In an article about an upcoming conference, John Allen reports:
“I want to affirm, as an a priori, the compatibility of the theory of evolution with the message of the Bible and the church’s theology,” Ravasi said.
Ravasi pointed out that Charles Darwin had never been condemned by the church, nor was his Origin of Species ever placed on the index of prohibited books. Ravasi brushed aside a question about whether the Catholic church should posthumously apologize to Darwin, as a senior British prelate has suggested the Church of England might do, with the quip that “we should abandon the notion of history as a court eternally in session.”
The setting was a Vatican briefing to announce a major academic conference in March 2009, organized by the Jesuit-run Gregorian University in Rome and the University of Notre Dame in the United States, and co-sponsored by the Pontifical Council for Culture. The title is “Biological Evolution: Facts and Theories,” to be held at the Gregorian in conjunction with the 150th anniversary of the Origin of Species.
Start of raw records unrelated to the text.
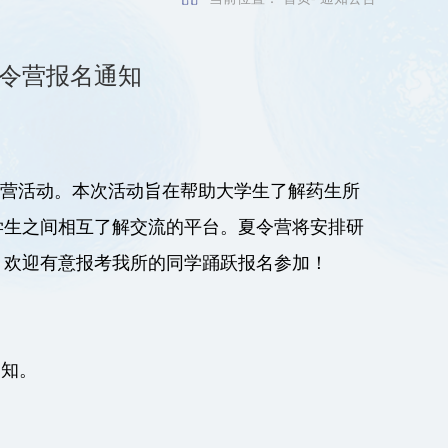
夏令营报名通知
令营活动。本次活动旨在帮助大学生了解药生所
学生之间相互了解交流的平台。夏令营将安排研
。欢迎有意报考我所的同学踊跃报名参加！
通知。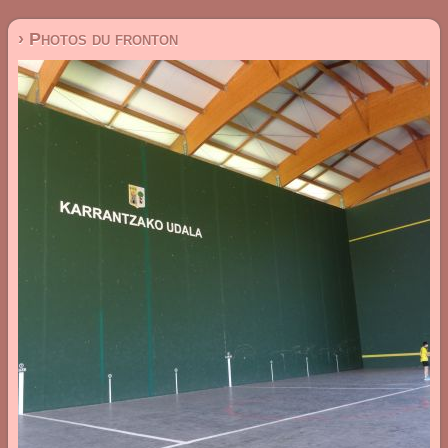
› Photos du fronton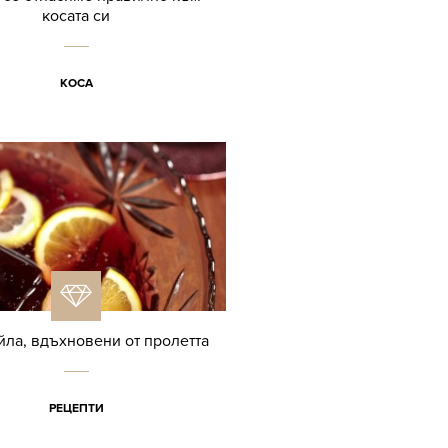
косата си
КОСА
йла, вдъхновени от пролетта
РЕЦЕПТИ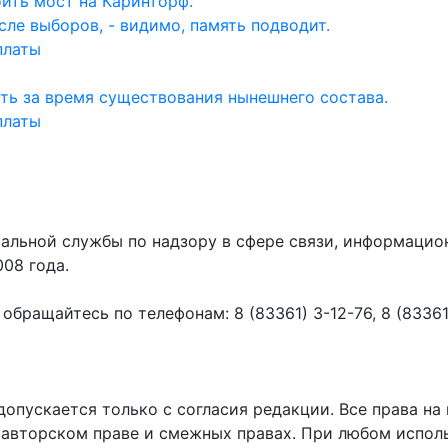
ить мост на Каринторф.
ле выборов, - видимо, память подводит.
платы
ть за время существования нынешнего состава.
платы
ральной службы по надзору в сфере связи, информаци
008 года.
ращайтесь по телефонам: 8 (83361) 3-12-76, 8 (83361) 
пускается только с согласия редакции. Все права на 
 авторском праве и смежных правах. При любом исполь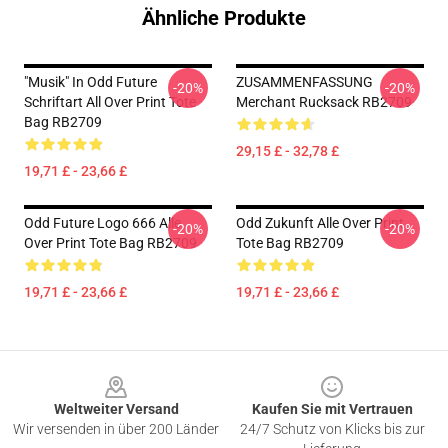
Ähnliche Produkte
"Musik" In Odd Future
ZUSAMMENFASSUNG
-20%
-20%
Schriftart All Over Print Tote
Merchant Rucksack RB2709
Bag RB2709
29,15 £ - 32,78 £
19,71 £ - 23,66 £
Odd Future Logo 666 Alle
Odd Zukunft Alle Over Print
-20%
-20%
Over Print Tote Bag RB2709
Tote Bag RB2709
19,71 £ - 23,66 £
19,71 £ - 23,66 £
Footer
Weltweiter Versand
Kaufen Sie mit Vertrauen
Wir versenden in über 200 Länder
24/7 Schutz von Klicks bis zur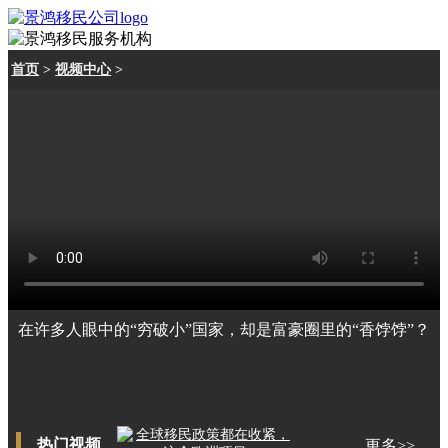
首页
>
视频中心
>
在许多人眼中的“穷破小”国家，却是富豪圈里的“香饽饽”？
热门视频
更多>>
Though organizers didn’t quite put it this way, one aim of the conference appears to be to correct impressions that the Catholic church has moved closer to Evangelical-style creationism or the “intelligent design” school. (In brief, creationism is based directly on scripture; intelligent design posits that scientific evidence supports the hypothesis of a designer.) In response to a question from a reporter, Jesuit Fr. Marc Leclerc of the Gregorian University said that exponents of creationism and intelligent design had not been invited to the congress.
Leclerc said of intelligent design that it “substitutes divine will for the mechanism which it is the province of science to study, even though this is obviously a matter of two distinct levels [of causation].”
Yes, clarity regarding the various categories of causation would aid the discussion.